WHAT IS REQUIRED:
Please print the whole listing again, exactly as shown.

DATA RECORDS:
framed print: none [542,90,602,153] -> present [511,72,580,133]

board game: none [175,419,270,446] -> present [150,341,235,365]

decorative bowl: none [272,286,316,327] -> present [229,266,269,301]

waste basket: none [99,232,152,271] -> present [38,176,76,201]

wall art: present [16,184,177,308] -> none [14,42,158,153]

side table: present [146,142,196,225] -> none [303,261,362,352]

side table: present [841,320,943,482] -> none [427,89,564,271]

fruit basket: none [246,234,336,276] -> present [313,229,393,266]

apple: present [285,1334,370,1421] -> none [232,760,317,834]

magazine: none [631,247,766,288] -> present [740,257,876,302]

WRITTEN ANSWER:
framed print: none [542,90,602,153] -> present [511,72,580,133]

board game: none [175,419,270,446] -> present [150,341,235,365]

decorative bowl: none [272,286,316,327] -> present [229,266,269,301]

waste basket: none [99,232,152,271] -> present [38,176,76,201]

wall art: present [16,184,177,308] -> none [14,42,158,153]

side table: present [146,142,196,225] -> none [303,261,362,352]

side table: present [841,320,943,482] -> none [427,89,564,271]

fruit basket: none [246,234,336,276] -> present [313,229,393,266]

apple: present [285,1334,370,1421] -> none [232,760,317,834]

magazine: none [631,247,766,288] -> present [740,257,876,302]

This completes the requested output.